Maybe we should add our scimp addresses to our internal list? Also, it may be convenient to have a scimp alias "teachers" that expands to Kip, Petersen, and Dave so I don't even have to write lengthy CCs for them.

Exponential Push [Winter]

I have to do an exponential push tonight on my CS115 project, but after that I can mostly throw myself at our Scimp stuff. I would like to finalize the block diagram (going to send the teachers my current one tonight) and the charter, then pitch in on the final report.

The writing discussion today in class bothered me a little bit. I am conflicted on the subject. I used to think I was a decent writer, because I've always gotten decent grades on things. My worst writing assignment in 123A has been an A-. I did pretty well in 185. In prior GE's I've popped out papers pretty quick, and been complimented to my face by the teacher on my writing quality.
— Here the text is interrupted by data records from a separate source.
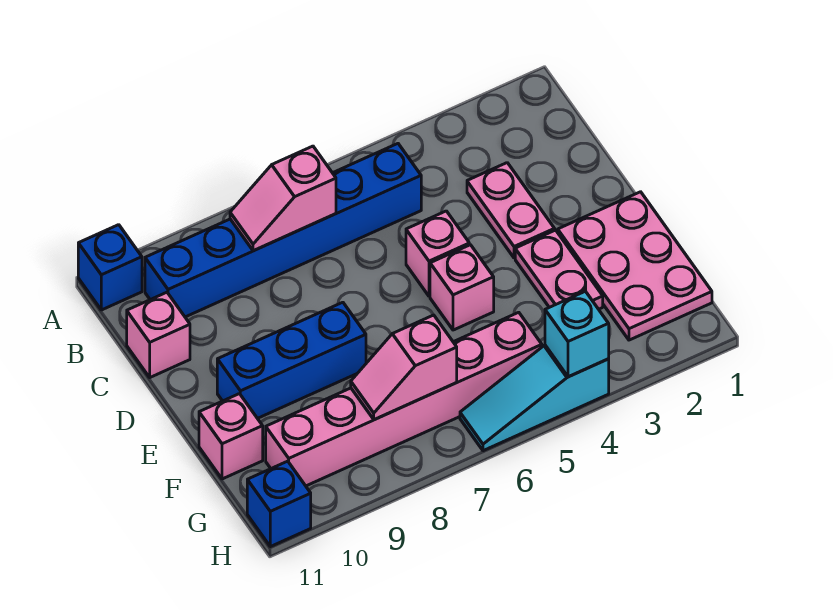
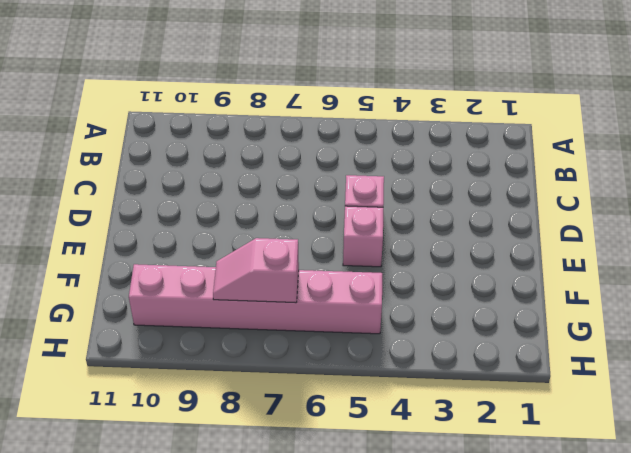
none -> blue brick A11 level 1
none -> blue brick B5:B10 level 1
none -> pink plate C3:D3 level 1

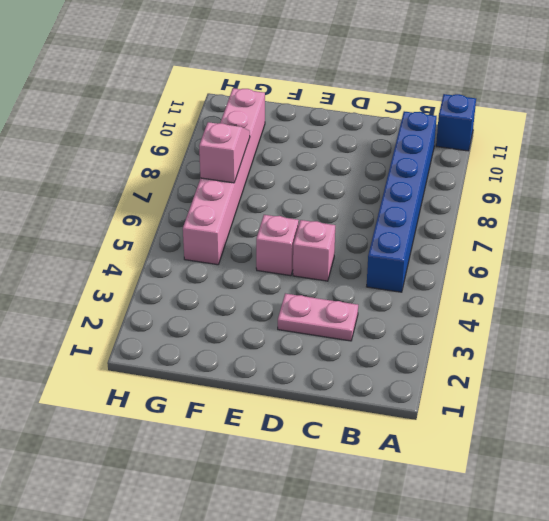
none -> pink brick C11 level 1
none -> pink plate E1:G2 level 1
none -> pink plate E3:F3 level 1

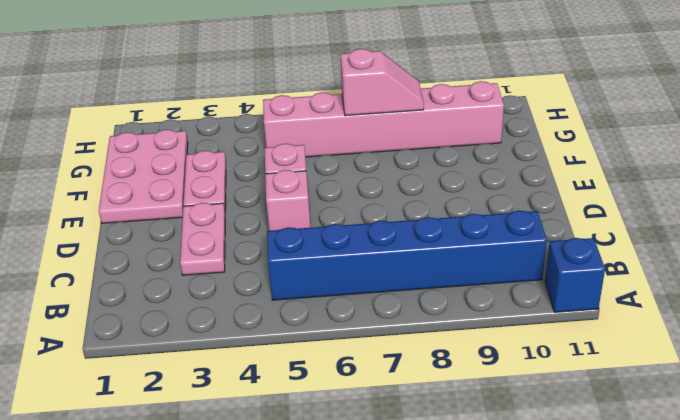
none -> pink brick C11 level 1
none -> blue brick E8:E10 level 1
none -> pink brick F11 level 1

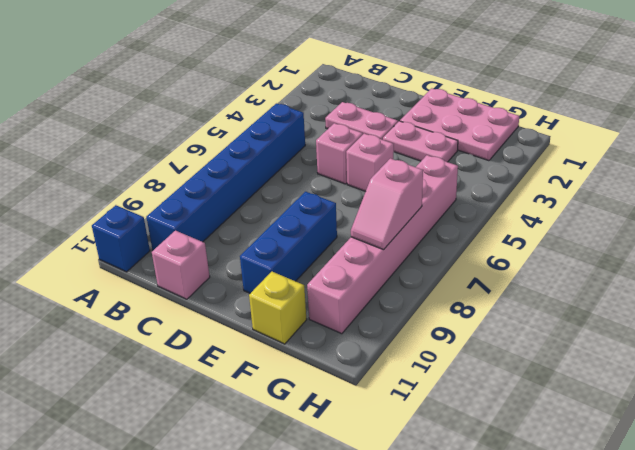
yellow brick F11 level 1 -> pink brick F11 level 1
none -> cyan slope H4:H6 level 1 top 4
none -> blue brick H11 level 1
none -> pink slope B7:B8 level 2 top 7

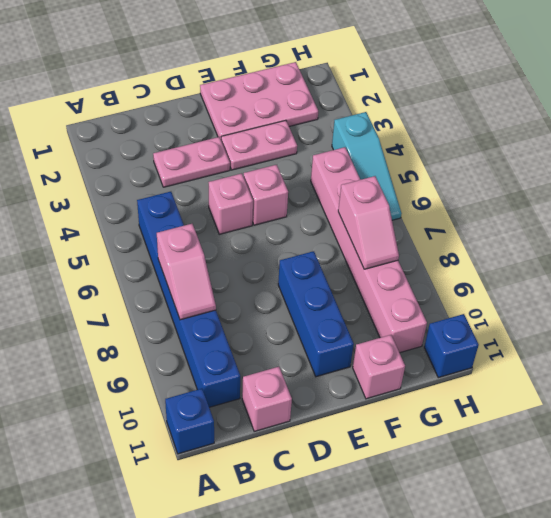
none -> cyan brick H4 level 2

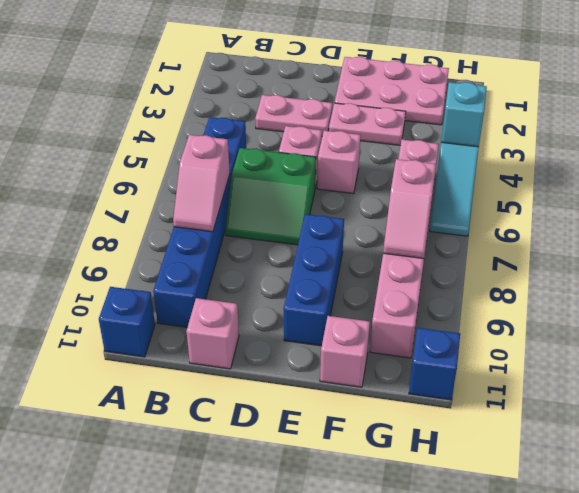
green slope C6:D7 level 1 top 6 -> none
In my GE this quarter, however, the TA has been ruthless in eviscerating my work. Granted, the paper I am thinking of in that case I did crank out *really* fast, and I didn't feel too good about the prompt to begin with, but it still plants doubt in my head.

How well written is this post?



I got Nvidia's SDK examples running on my laptop last night, but I'm afraid that Opengl might be putting memory pressure on the gpu, which makes Cuda a little problematic. Nvidia's driver is supposed to do some kind of memory management, but I have no idea how it pages things to main memory and I'm 99% certain it doesn't give the OS very good notifications of what it is doing. I need to investigate the subject.

~/NVIDIA_CUDA_SDK/bin/linux/release$ LD_LIBRARY_PATH=/usr/local/cuda/lib ./bandwidthTest
Running on......
device 0:Quadro FX 570M
Quick Mode
Host to Device Bandwidth for Pageable memory
Transfer Size (Bytes) Bandwidth(MB/s)
33554432 1152.5

Quick Mode
Device to Host Bandwidth for Pageable memory
Transfer Size (Bytes) Bandwidth(MB/s)
33554432 1240.4

Quick Mode
Device to Device Bandwidth
cudaSafeCall() Runtime API error in file , line 725 : out of memory.